Se trata de principios, ha añadido durante la homilía, que son acogidos y defendidos por la Iglesia. Pero ha ido más allá, pues ha puesto encima de la mesa la enseñanza social de la Iglesia, que se fundamenta en «la inquebrantable dignidad de la persona humana y su derecho a la vida y a su cuidado».
«El papa León XIV ha destacado la importancia de aunar justicia con misericordia porque la justicia por sí sola no es suficiente, aún más, puede conducir a la negación y aniquilamiento de la misma, si no se le permite esa forma más profunda que es el amor. […] Ciertamente, la misericordia sin justicia sería un sarcasmo y la justicia sin misericordia se convertiría en un cuerpo sin alma, una suerte de hogar gélido sin fuego», ha agregado.
En este sentido, el arzobispo madrileño ha recordado que el nuevo año judicial es una oportunidad para comenzar de nuevo, «para que la justicia deje de ser una palabra fría en los códigos y se convierta en vida y esperanza para el pueblo».
Así, ha invitado a todos los que trabajan en la administración de la justicia a la perseverancia y a cultivar un espíritu de apertura y gratitud hacia las personas que les rodean: las víctimas, los que han cometido errores, las familias…
«Ojalá vuestros despachos sean un lugar donde la ley y la esperanza se miren y se abracen.
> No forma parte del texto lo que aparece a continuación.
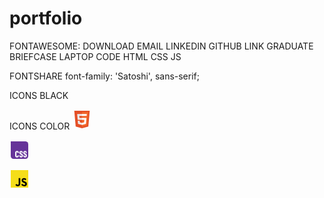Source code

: # portfolio

FONTAWESOME:
DOWNLOAD
<i class="fa-regular fa-download"></i>
EMAIL
<i class="fa-regular fa-envelope"></i>
LINKEDIN
<i class="fa-brands fa-linkedin"></i>
GITHUB
<i class="fa-brands fa-github"></i>
LINK
<i class="fa-regular fa-link"></i>
GRADUATE
<i class="fa-regular fa-user-graduate"></i>
BRIEFCASE
<i class="fa-regular fa-briefcase"></i>
LAPTOP
<i class="fa-regular fa-laptop-code"></i>
CODE
<i class="fa-solid fa-code"></i>
HTML
<i class="fa-brands fa-html5"></i>
CSS
<i class="fa-brands fa-css"></i>
JS
<i class="fa-brands fa-js"></i>

FONTSHARE
font-family: 'Satoshi', sans-serif;

ICONS BLACK
<i class="fa-brands fa-html5"></i>
<i class="fa-brands fa-css"></i>
<i class="fa-brands fa-js"></i>

ICONS COLOR
<svg xmlns="http://www.w3.org/2000/svg" width="32" height="32" viewBox="0 0 32 32"><!-- Icon from VSCode Icons by Roberto Huertas - https://github.com/vscode-icons/vscode-icons/blob/master/LICENSE --><path fill="#e44f26" d="M5.902 27.201L3.655 2h24.69l-2.25 25.197L15.985 30z"/><path fill="#f1662a" d="m16 27.858l8.17-2.265l1.922-21.532H16z"/><path fill="#ebebeb" d="M16 13.407h-4.09l-.282-3.165H16V7.151H8.25l.074.83l.759 8.517H16zm0 8.027l-.014.004l-3.442-.929l-.22-2.465H9.221l.433 4.852l6.332 1.758l.014-.004z"/><path fill="#fff" d="M15.989 13.407v3.091h3.806l-.358 4.009l-3.448.93v3.216l6.337-1.757l.046-.522l.726-8.137l.076-.83zm0-6.256v3.091h7.466l.062-.694l.141-1.567l.074-.83z"/></svg>

<svg xmlns="http://www.w3.org/2000/svg" width="32" height="32" viewBox="0 0 32 32"><!-- Icon from VSCode Icons by Roberto Huertas - https://github.com/vscode-icons/vscode-icons/blob/master/LICENSE --><path fill="#639" d="M1.995 1.994h23.52a4.48 4.48 0 0 1 4.48 4.48v19.04a4.48 4.48 0 0 1-4.48 4.48H6.475a4.48 4.48 0 0 1-4.48-4.48Z"/><path fill="#fff" d="M9.079 24.87v-4.704c0-1.876 1.204-2.884 3.024-2.884c1.792-.028 2.912 1.148 2.856 3.136h-2.072c.056-.756-.28-1.316-.84-1.288c-.7 0-.896.476-.896 1.372v4.088c0 .868.28 1.288.896 1.316c.644 0 .896-.644.84-1.372h2.072c.112 2.044-1.176 3.248-2.996 3.22c-1.764 0-2.884-.98-2.884-2.884m6.636-.336h1.932c.028.896.308 1.456.924 1.456s.84-.364.84-1.204c0-.7-.308-1.092-1.064-1.456l-.728-.336c-1.288-.616-1.82-1.372-1.82-2.884c0-1.68 1.064-2.856 2.8-2.856s2.66 1.204 2.688 3.164h-1.876c0-.812-.168-1.372-.784-1.372c-.56 0-.84.28-.84.98s.252.98.924 1.26l.672.308c1.428.672 2.044 1.54 2.044 3.164c0 1.932-1.092 2.996-2.884 2.996s-2.8-1.232-2.828-3.22m6.328 0h1.96c0 .896.308 1.456.896 1.456s.84-.364.84-1.204c0-.7-.28-1.092-1.064-1.456l-.728-.336c-1.288-.616-1.792-1.372-1.792-2.884c0-1.68 1.036-2.856 2.8-2.856s2.632 1.204 2.688 3.164h-1.876c-.028-.812-.196-1.372-.812-1.372c-.56 0-.812.28-.812.98s.224.98.896 1.26l.7.308c1.4.672 2.016 1.54 2.016 3.164c0 1.932-1.092 2.996-2.884 2.996s-2.8-1.232-2.828-3.22"/></svg>

<svg xmlns="http://www.w3.org/2000/svg" width="32" height="32" viewBox="0 0 32 32"><!-- Icon from VSCode Icons by Roberto Huertas - https://github.com/vscode-icons/vscode-icons/blob/master/LICENSE --><path fill="#f5de19" d="M2 2h28v28H2z"/><path d="M20.809 23.875a2.87 2.87 0 0 0 2.6 1.6c1.09 0 1.787-.545 1.787-1.3c0-.9-.716-1.222-1.916-1.747l-.658-.282c-1.9-.809-3.16-1.822-3.16-3.964c0-1.973 1.5-3.476 3.853-3.476a3.89 3.89 0 0 1 3.742 2.107L25 18.128A1.79 1.79 0 0 0 23.311 17a1.145 1.145 0 0 0-1.259 1.128c0 .789.489 1.109 1.618 1.6l.658.282c2.236.959 3.5 1.936 3.5 4.133c0 2.369-1.861 3.667-4.36 3.667a5.06 5.06 0 0 1-4.795-2.691Zm-9.295.228c.413.733.789 1.353 1.693 1.353c.864 0 1.41-.338 1.41-1.653v-8.947h2.631v8.982c0 2.724-1.6 3.964-3.929 3.964a4.085 4.085 0 0 1-3.947-2.4Z"/></svg>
No olvidéis que estáis llamados a aportar esperanza en vuestro impartir justicia. […] Ojalá cada auto, cada sentencia, cada acto procesal con testigos y partes sea una ocasión para construir confianza, para sostener la dignidad humana y para mostrar, con palabras y hechos, que la justicia restaura y sana y que, no por casualidad, es la primera de las virtudes cardinales. A la Iglesia no le compete entrometerse en un terreno que no le es propio, pero sí deciros que os acompaña en la tarea con la oración, el reconocimiento y la gratitud», ha concluido.